-------- INPUT --------

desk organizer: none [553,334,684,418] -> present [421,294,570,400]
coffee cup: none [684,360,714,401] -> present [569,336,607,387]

--------
-------- INPUT --------

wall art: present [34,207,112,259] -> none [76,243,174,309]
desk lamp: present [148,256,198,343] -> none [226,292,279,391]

--------
-------- INPUT --------

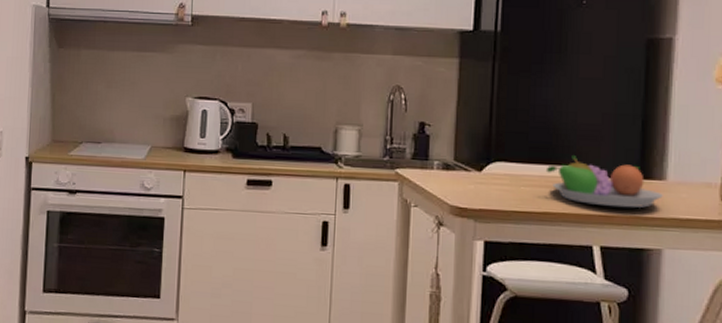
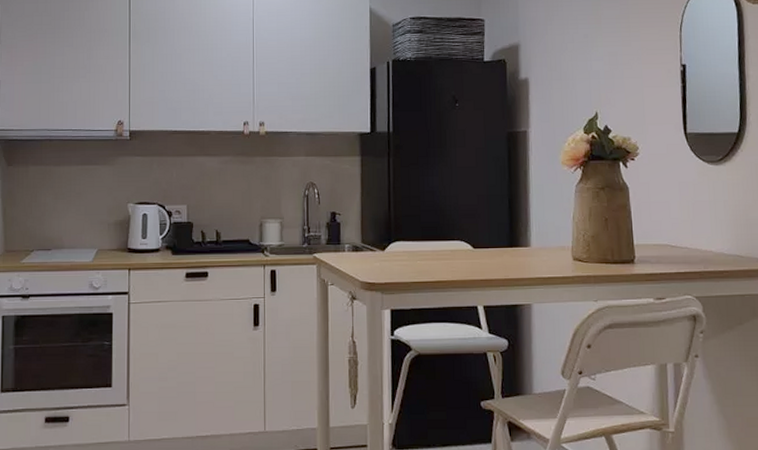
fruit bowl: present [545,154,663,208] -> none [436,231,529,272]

--------

> TASK BRIEF
Scan the material for lines with the word "desk", and copy each line you find.

> TASK RESPONSE
desk organizer: none [553,334,684,418] -> present [421,294,570,400]
desk lamp: present [148,256,198,343] -> none [226,292,279,391]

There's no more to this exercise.